Since its debut a year ago, Lexia Learning’s Reading Core5 program has helped thousands of students nationwide tackle Core Content and PAARC with greater confidence. This year, it assumes a more cosmopolitan air thanks to a focus on English Language Learners (ELL) with the addition of tongues from all corners of the globe.

Native Vietnamese, Arabic, Mandarin, Haitian Creole and Portuguese speakers can now join others in building English proficiencies through expanded picture glossaries, activity guides and thematic flash cards, all artfully woven into Core5’s multilayered educational strategy.

A blended-learning approach, which melds the best of classroom and online tutelage, increases student engagement, oral language development and reading comprehension. It’s like a passport to the faraway.

“Core5 has a rich artistic theme,” commented Liz Brooke, Lexia Learning’s Chief Education Officer. “We want to help students unlock the world through reading by helping them learn more about the Amazon rainforest, learn more about Paris. We want to make (learning) more engaging.”

Core5 addresses development of oral language, reading, spelling and writing skills in leaners of all abilities, including ELL students, permitting them to develop foundational reading skills with the rest of their native English-speaking classmates. The program provides a high level of self- and teacher-directed personalized learning.

Blended learning also helps educators bring relevant online lessons into the classroom while seeing results in real time. It lets students track progress toward their personal goals and, once having mastered a specific lesson, move onto the next at his/her own pace.

“The online component is available immediately through the dashboard,” Brooke stated.

Core5 helps ELL students with beginner-level language and reading skills learn key comprehension strategies for listening, reading and phonics. Students with proficient language, but weak reading skills, can develop sophisticated vocabulary while learning to identify and use idioms, similes and metaphors.

Core5 offers these students personalized reading instruction and access to greater fluency, allowing them to trace their journeys around the world, view completed lessons and catch a glimpse of what lies ahead.

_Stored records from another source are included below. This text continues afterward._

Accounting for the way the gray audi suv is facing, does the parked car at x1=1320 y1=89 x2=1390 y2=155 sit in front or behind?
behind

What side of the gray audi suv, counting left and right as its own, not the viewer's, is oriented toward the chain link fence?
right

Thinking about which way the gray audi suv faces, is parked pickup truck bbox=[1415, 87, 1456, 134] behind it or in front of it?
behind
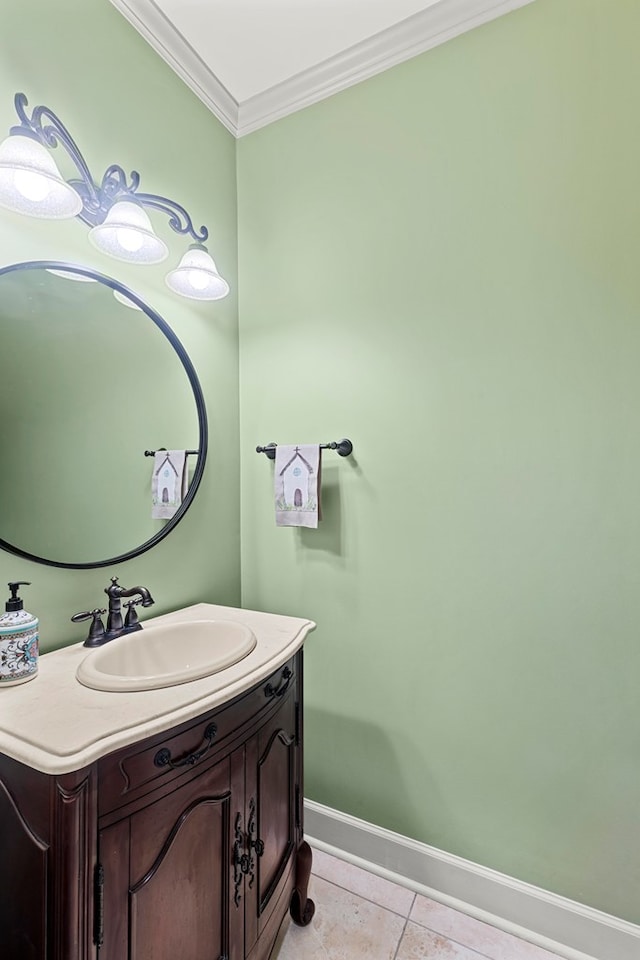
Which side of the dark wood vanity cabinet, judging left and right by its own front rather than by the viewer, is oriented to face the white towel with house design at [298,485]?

The approach seems to be working. Early data indicates ELL students are making the greatest gains with Core5. Among results from the 2014-2015 school year, 76 percent of high-risk students demonstrated mastery in two or more grade levels in Core5 and 34 percent of on-level students completed two or more grade levels of reading skills, ending the school year having completed the next grade-level benchmark.

Core5 further caters to teachers by making what they need to find intuitive and easily accessible.

“Our philosophy about assessment is simple,” Brook continued. “We want the most valid and reliable information to make educational decisions while minimizing the amount of time it takes to make those decisions.”